Stored items from a collection:
------------------------------

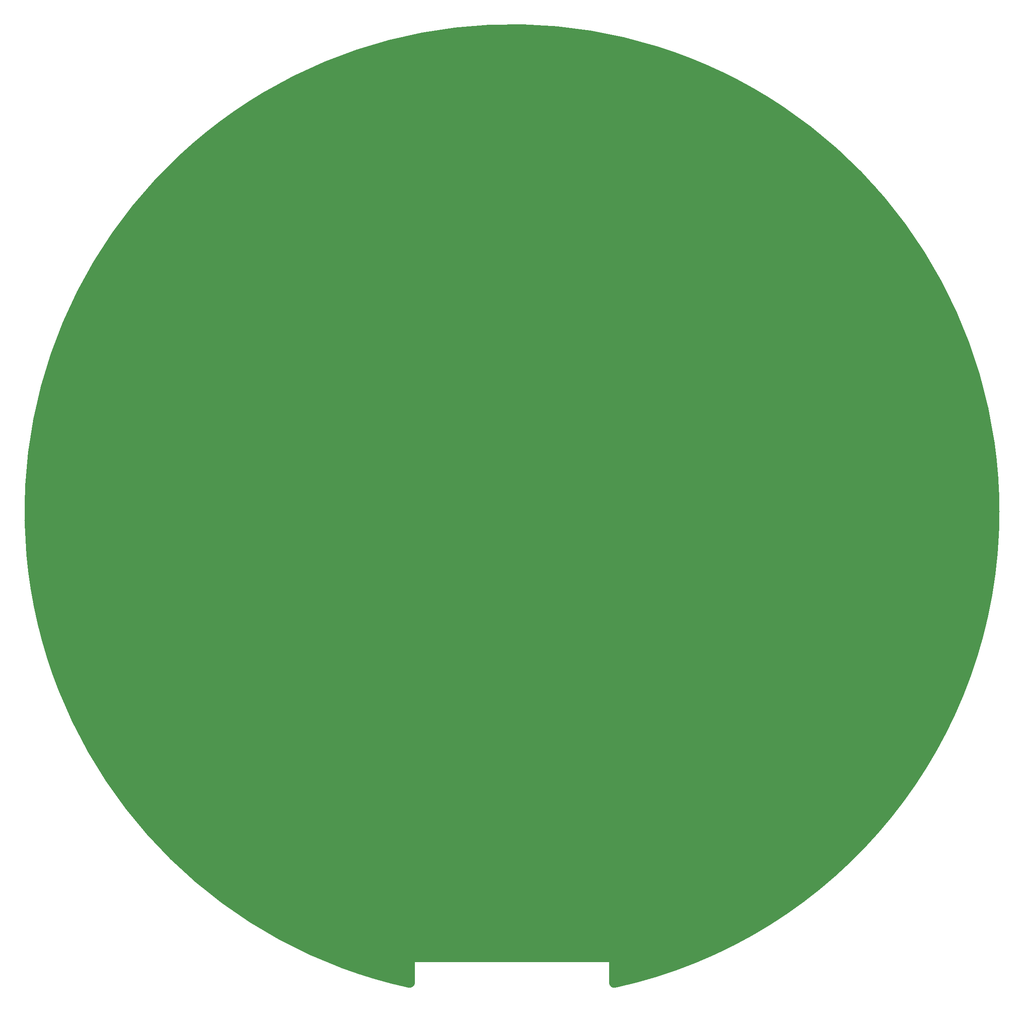
<source format=gtl>
G04*
G04 #@! TF.GenerationSoftware,Altium Limited,Altium Designer,18.0.9 (584)*
G04*
G04 Layer_Physical_Order=1*
G04 Layer_Color=255*
%FSLAX25Y25*%
%MOIN*%
G70*
G01*
G75*
%ADD10C,0.00800*%
G36*
X310213Y115D02*
X310644Y21D01*
X311526Y29D01*
X312384Y233D01*
X313176Y620D01*
X313863Y1174D01*
X314410Y1866D01*
X314790Y2661D01*
X314985Y3521D01*
Y3962D01*
X314985Y3962D01*
Y20683D01*
X472466D01*
Y3962D01*
X472466Y3521D01*
X472661Y2661D01*
X473041Y1866D01*
X473588Y1174D01*
X474275Y620D01*
X475067Y232D01*
X475925Y29D01*
X476807Y21D01*
X477238Y115D01*
X477238D01*
X483360Y1444D01*
X495515Y4490D01*
X507566Y7921D01*
X519502Y11734D01*
X531311Y15925D01*
X542980Y20490D01*
X554498Y25424D01*
X565854Y30721D01*
X577035Y36378D01*
X588030Y42387D01*
X598829Y48743D01*
X609420Y55439D01*
X619793Y62469D01*
X629936Y69826D01*
X639841Y77501D01*
X649496Y85488D01*
X658892Y93778D01*
X668019Y102363D01*
X676869Y111233D01*
X685432Y120381D01*
X693700Y129797D01*
X701664Y139471D01*
X709316Y149394D01*
X716648Y159555D01*
X723653Y169944D01*
X730325Y180551D01*
X736655Y191364D01*
X742638Y202374D01*
X748268Y213568D01*
X753539Y224936D01*
X758445Y236466D01*
X762982Y248146D01*
X767145Y259965D01*
X770930Y271910D01*
X774332Y283969D01*
X777350Y296131D01*
X779979Y308383D01*
X782217Y320712D01*
X784061Y333105D01*
X785510Y345552D01*
X786562Y358038D01*
X787216Y370551D01*
X787472Y383079D01*
X787330Y395608D01*
X786788Y408127D01*
X785849Y420622D01*
X784512Y433081D01*
X782780Y445491D01*
X780653Y457840D01*
X778135Y470114D01*
X775228Y482303D01*
X771934Y494392D01*
X768257Y506371D01*
X764201Y518227D01*
X759769Y529948D01*
X754967Y541521D01*
X749800Y552936D01*
X744271Y564181D01*
X738388Y575244D01*
X732155Y586115D01*
X725580Y596781D01*
X718669Y607233D01*
X711428Y617460D01*
X703866Y627451D01*
X695990Y637197D01*
X687808Y646687D01*
X679328Y655912D01*
X670558Y664862D01*
X661509Y673529D01*
X652188Y681903D01*
X642605Y689977D01*
X632770Y697741D01*
X622694Y705189D01*
X612385Y712313D01*
X601855Y719104D01*
X591114Y725558D01*
X580173Y731666D01*
X569044Y737423D01*
X557737Y742823D01*
X546264Y747860D01*
X534636Y752530D01*
X522865Y756827D01*
X510964Y760748D01*
X498944Y764288D01*
X486818Y767444D01*
X474597Y770212D01*
X462295Y772590D01*
X449923Y774576D01*
X437494Y776167D01*
X425020Y777361D01*
X412515Y778158D01*
X399991Y778557D01*
X387461Y778557D01*
X374937Y778158D01*
X362432Y777361D01*
X349959Y776167D01*
X337530Y774576D01*
X325157Y772590D01*
X312855Y770212D01*
X300634Y767444D01*
X288508Y764288D01*
X276488Y760748D01*
X264587Y756827D01*
X252816Y752530D01*
X241189Y747860D01*
X229715Y742823D01*
X218408Y737423D01*
X207279Y731666D01*
X196338Y725558D01*
X185597Y719104D01*
X175067Y712313D01*
X164758Y705190D01*
X154682Y697742D01*
X144847Y689977D01*
X135264Y681904D01*
X125943Y673529D01*
X116894Y664862D01*
X108124Y655912D01*
X99644Y646687D01*
X91462Y637197D01*
X83586Y627452D01*
X76024Y617461D01*
X68783Y607234D01*
X61872Y596782D01*
X55297Y586115D01*
X49064Y575245D01*
X43181Y564182D01*
X37652Y552937D01*
X32484Y541522D01*
X27682Y529948D01*
X23251Y518227D01*
X19195Y506372D01*
X15518Y494393D01*
X12224Y482303D01*
X9317Y470115D01*
X6798Y457840D01*
X4672Y445492D01*
X2940Y433082D01*
X1603Y420623D01*
X663Y408128D01*
X122Y395609D01*
X-21Y383079D01*
X235Y370552D01*
X890Y358038D01*
X1942Y345552D01*
X3391Y333106D01*
X5235Y320712D01*
X7473Y308383D01*
X10102Y296132D01*
X13119Y283970D01*
X16522Y271911D01*
X20307Y259965D01*
X24470Y248147D01*
X29006Y236467D01*
X33913Y224937D01*
X39184Y213569D01*
X44813Y202375D01*
X50796Y191365D01*
X57127Y180551D01*
X63798Y169944D01*
X70803Y159555D01*
X78136Y149394D01*
X85787Y139471D01*
X93751Y129797D01*
X102019Y120382D01*
X110582Y111234D01*
X119432Y102363D01*
X128559Y93778D01*
X137955Y85488D01*
X147611Y77501D01*
X157515Y69826D01*
X167658Y62470D01*
X178031Y55440D01*
X188622Y48743D01*
X199421Y42387D01*
X210416Y36378D01*
X221597Y30722D01*
X232952Y25424D01*
X244471Y20490D01*
X256140Y15926D01*
X267949Y11735D01*
X279885Y7921D01*
X291936Y4490D01*
X304091Y1444D01*
X310213Y115D01*
X310213D01*
D02*
G37*
D10*
X477238Y115D02*
G03*
X787427Y384856I-83512J384741D01*
G01*
X472466Y3962D02*
G03*
X477238Y115I3937J0D01*
G01*
X787427Y384856D02*
G03*
X310213Y115I-393701J0D01*
G01*
X310213Y115D02*
G03*
X314985Y3962I835J3847D01*
G01*
X472466Y3962D02*
Y20683D01*
X314985D02*
X472466D01*
X314985Y3962D02*
Y20683D01*
M02*

</source>
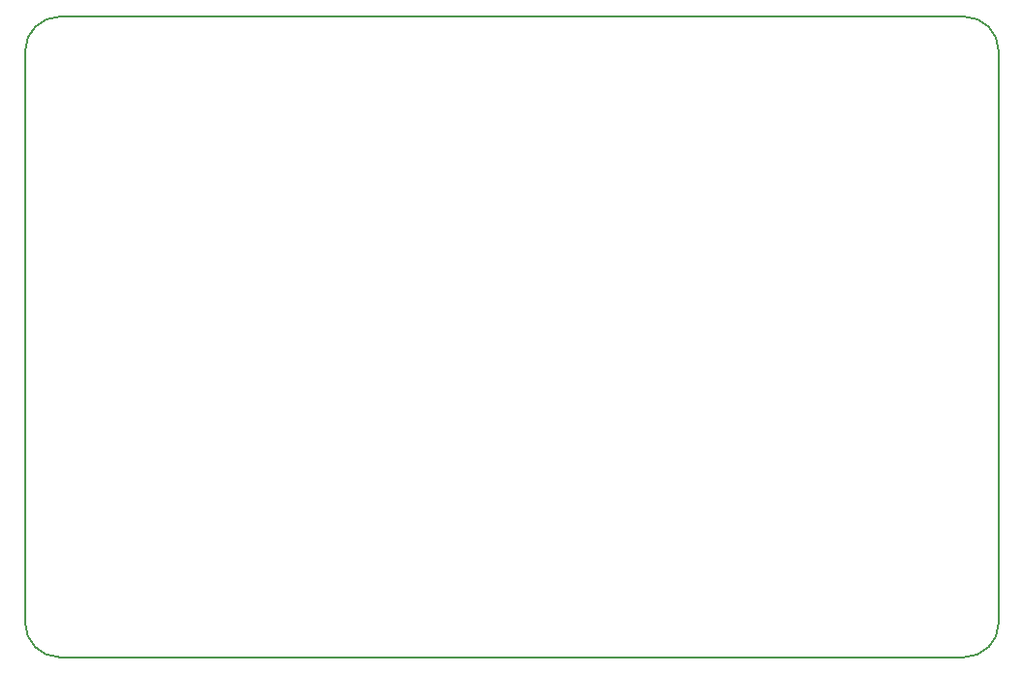
<source format=gko>
G04 DipTrace 3.3.1.3*
G04 Teensy4RPIlike.gko*
%MOIN*%
G04 #@! TF.FileFunction,Profile*
G04 #@! TF.Part,Single*
%ADD11C,0.005512*%
%FSLAX26Y26*%
G04*
G70*
G90*
G75*
G01*
G04 BoardOutline*
%LPD*%
X511810Y393700D2*
D11*
X3622046D1*
G03X3740157Y511810I2J118108D01*
G01*
Y2480314D1*
G03X3622046Y2598424I-118108J2D01*
G01*
X511810D1*
G03X393700Y2480314I-2J-118108D01*
G01*
Y511810D1*
G03X511810Y393700I118108J-2D01*
G01*
M02*

</source>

------------------------------

PROBLEM TO WORK ON —
For the string "source", give the number of lines in the data that contain it, and only that number.

EXPECTED ANSWER —
4